The Tender Bar
by J.R. Moehringer
Appearing at Powell's City of Books
Wed Nov 30, 7:30 pm, free

Generally, if booze features prominently in a memoir, it's in relation to debilitating alcoholism, domestic violence, or some other unglamorous repository of childhood trauma. In his recent autobiography, journalist J.R. Moehringer offers a different take on the bottle. Though The Tender Bar is, in a roundabout way, the story of one man's journey toward a serious drinking problem, Moehringer tells his life story with neither judgment nor regret. Rather, he lovingly and nostalgically chronicles a lifelong infatuation with his beloved neighborhood bar.

The young Moehringer grew up just blocks away from a venerable drinking establishment known as Publicans, described as the best bar in one of the hardest-drinking towns in the country (Manhasset, New York, a town fictionalized by F. Scott Fitzgerald in The Great Gatsby). Moehringer's relationship with Publicans began at an early age. Raised by his mother, he turned to the bar in search of male role models. From his hairless, compulsive-gambler uncle, to the bar's patrician owner, to an assortment of friends with unlikely names, the bar and its denizens form an invaluable support system for the young Moehringer.
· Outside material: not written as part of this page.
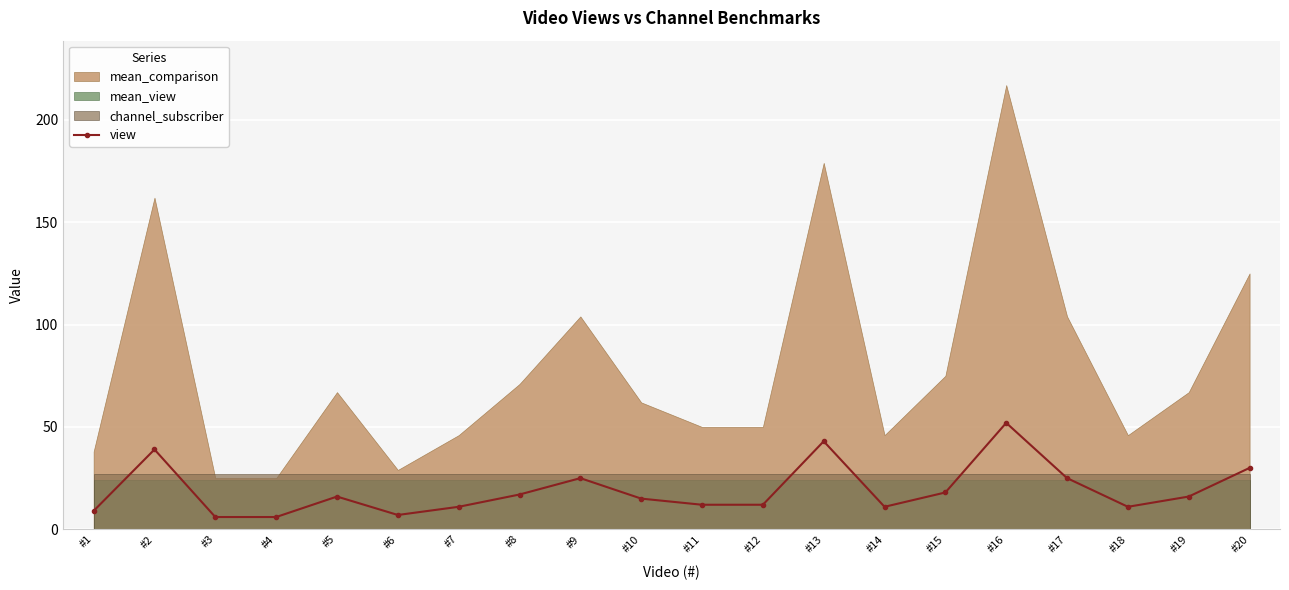

What is the sum of all values?

381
As he struggles through the standard assortment of coming of age challenges (sex, college, heartbreak, unemployment), he returns to Publicans to celebrate or mourn each milestone. The bar even helped teach him how to write. As a young man, he planned to write a novel about Publicans, and he describes how he took to bringing his rough drafts into the bar to ask for editing help, observing that "words and plots had to be sharp enough, simple enough to penetrate the penumbra of whatever they were drinking."

Though The Tender Bar is certainly not the novel of high jinks and hilarity that Moehringer envisioned, the clarity gained in these barroom editing sessions persists. His description of Publicans is infused with a nostalgic attachment to place, a genuine love for the men and women he met there, and a charmingly sincere belief that bars are the great American social equalizers, and that his bar was the greatest of them all.